Mystery Monks is a platform for creative professionals to collaborate with each other and work on a video for a customer. “We provide tools and technology to make collaborations easier than ever. Our process is tailor-made for a layman. Our intelligent system will automatically assign a team of professionals – like video editors, animators, creative writers, voice artists, graphic designers, etc.– to your order who’ll collaborate and work on your video,” Aditya explains.
Decoding the mystery
The parties involved on this aggregator platform are sellers, who are professionals looking to offer their services in collaboration with other professionals, and customers, who are businesses looking to create marketing or advertising videos, or individuals looking for non-commercial videos, like video gifts, YouTube video editing etc.
The professionals must sign up at Mystery Monks and qualify a series of tests that evaluate their talent and qualification, after which they simply need to make their status available on their dashboard, and start accepting orders. Once the client places their order, a chat window, is generated where they can swap the brief and specifications, and exchange footage. Mystery Monks collects a 30-percent cut on each order.
Currently, the startup is using third-party tools integrated with each other to make this possible, but a new version of the platform which is fully automated will be ready in about three months.
Editing to make the perfect team
They received pre-seed funding in February 2015. Their angel investor has worked with them as a mentor since the beginning.

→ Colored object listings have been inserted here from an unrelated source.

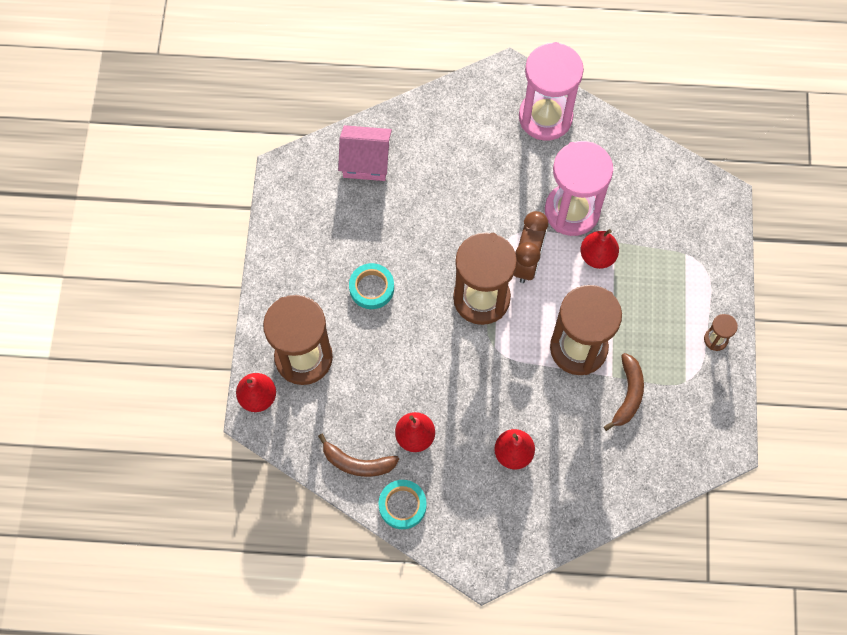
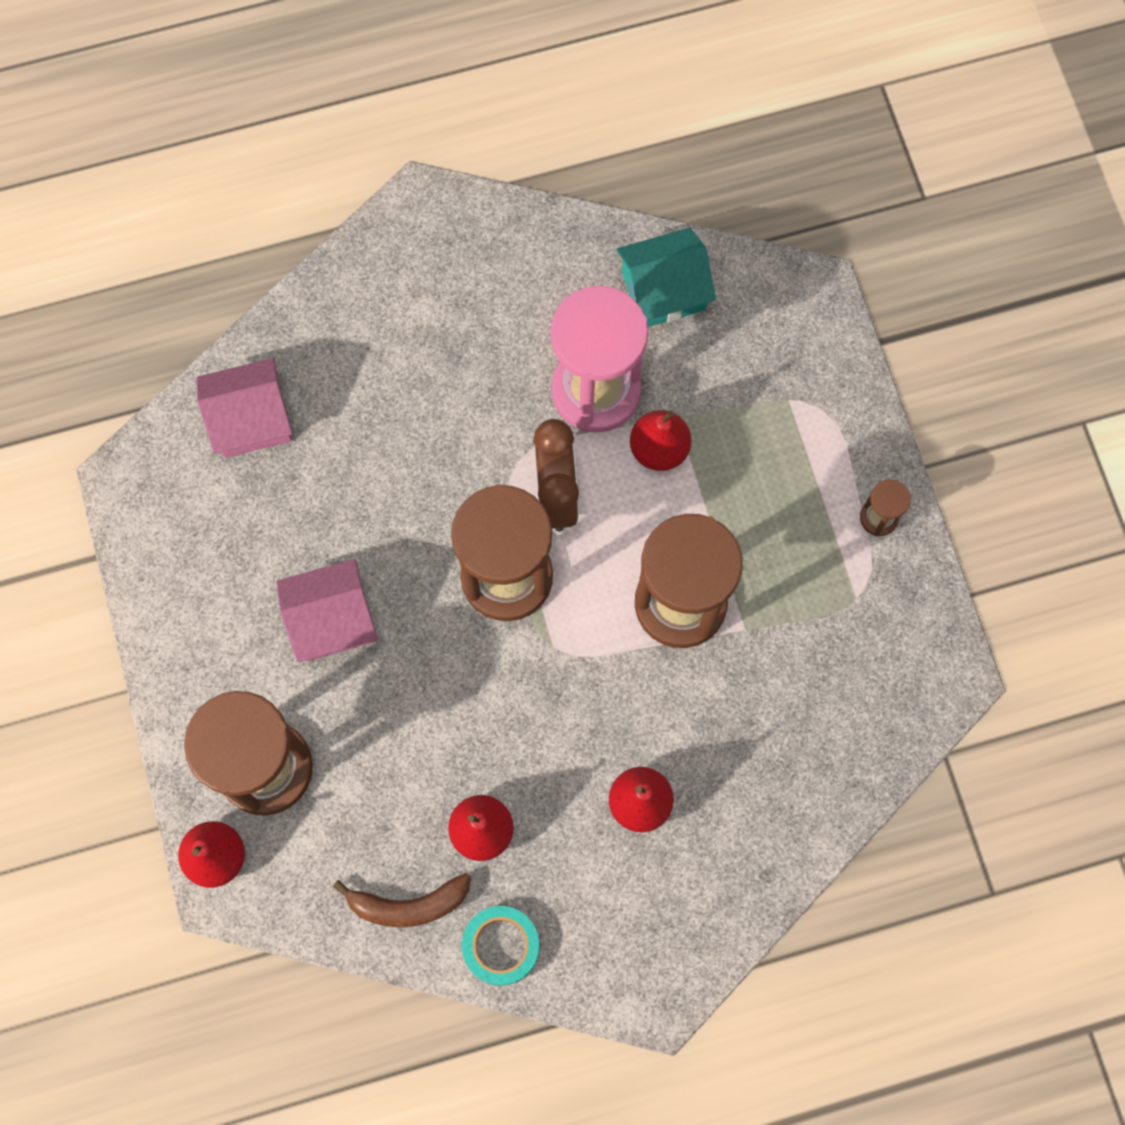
camera: 20 degrees left, 5 degrees up
(371, 288) = (332, 619): turquoise tape -> pink house
(545, 117) = (504, 255): pink hourglass -> none
(628, 394) = (779, 649): brown banana -> none
(632, 167) = (663, 291): none -> turquoise house

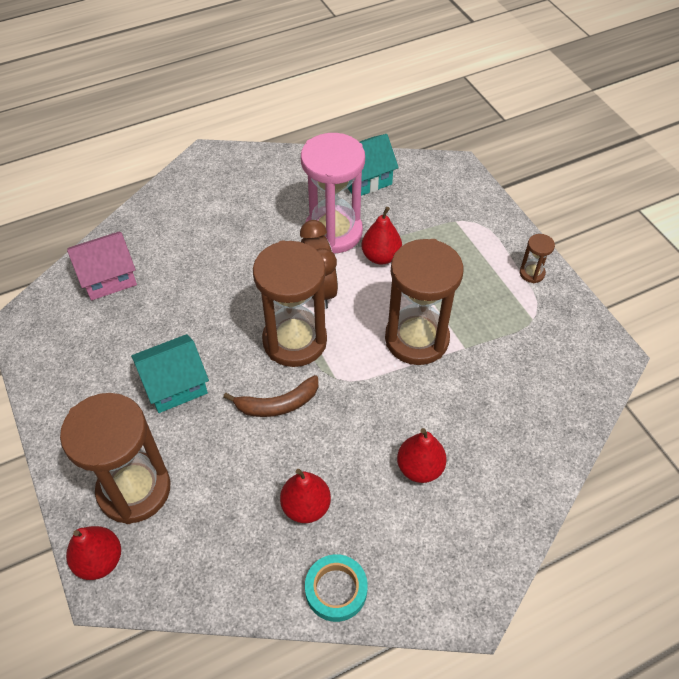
camera: 10 degrees left, 20 degrees down
(332, 619) = (175, 384): pink house -> turquoise house
(408, 905) = (257, 571): brown banana -> brown banana (277, 404)

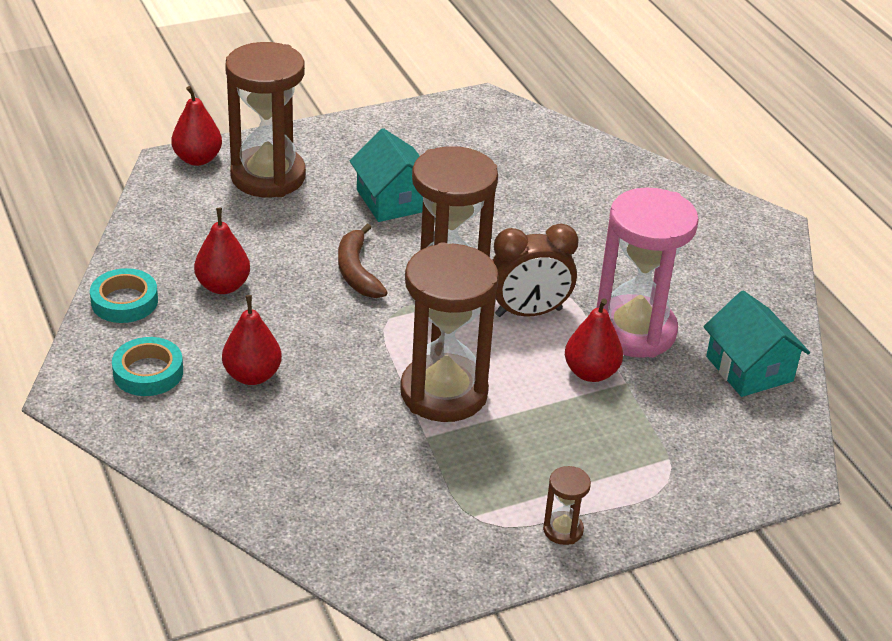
camera: 90 degrees right, 15 degrees down
(108, 277) = (549, 153): pink house -> none
(429, 550) = (148, 372): none -> turquoise tape

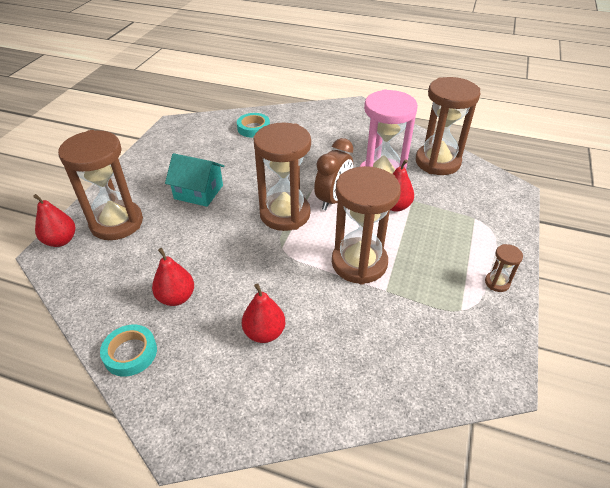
camera: 45 degrees left, 5 degrees up
(148, 372) = (206, 383): turquoise tape -> turquoise tape (253, 128)
(357, 271) = (233, 237): brown banana -> none
(749, 368) = (437, 162): turquoise house -> brown hourglass

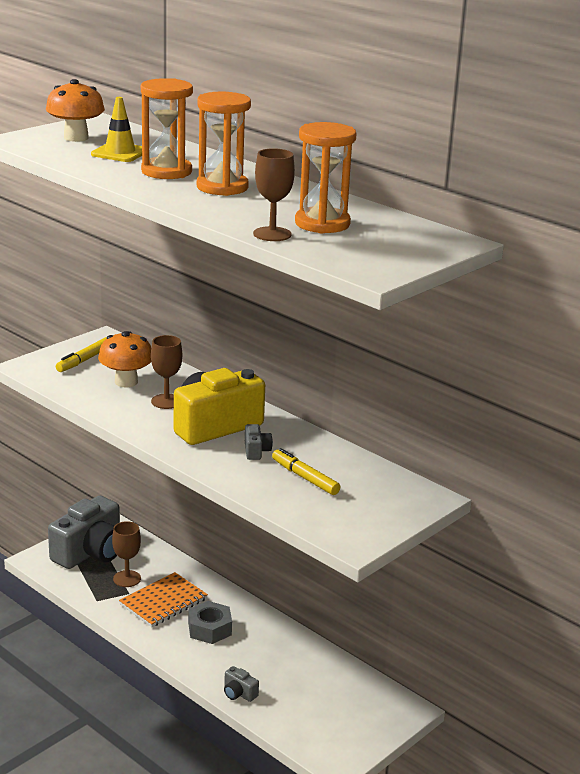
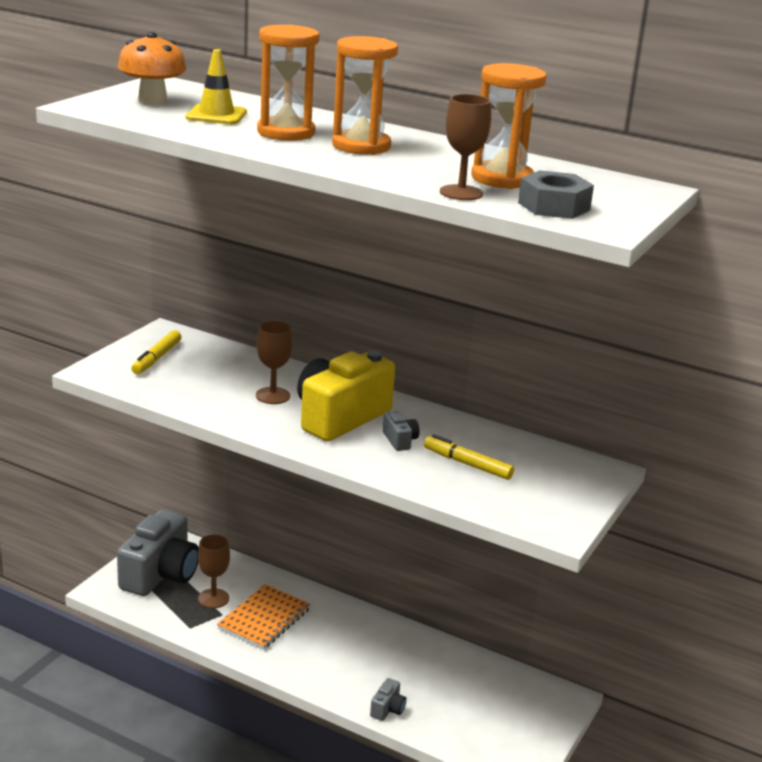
camera: 15 degrees left, 0 degrees up
(126, 382) = (216, 378): orange mushroom -> none
(209, 629) = (326, 642): grey nut -> grey nut (553, 206)
(239, 693) = (387, 709): grey camera -> grey camera turned 90 degrees counterclockwise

Together, the three scaled the platform to 39 professionals, and reached their first 50th-transaction mark in October 2014.
The startup has a seven-member team of designers, coders and marketing professionalsand Gaurav Arya as its CTO. It is clocking between $3,000and $5,000 monthly.
Mystery Monks is only available in a few countries, but it is working on expanding its reach. Other platforms in the space are US-based Videobrewery and Fiverr, the latter having a much wider gamut of services. But Aditya feels that the former doesn’t facilitate collaboration among their artists, and doesn’t vet them as thoroughly as Mystery Monks, while the latter is more expensive.
His greatest learning is that you must build for users. “If they don’t like it, there’s no point in building it. Keep taking feedback from users. Build a product so good that people start talking about it enough for you to never have to spend much on marketing,” he adds.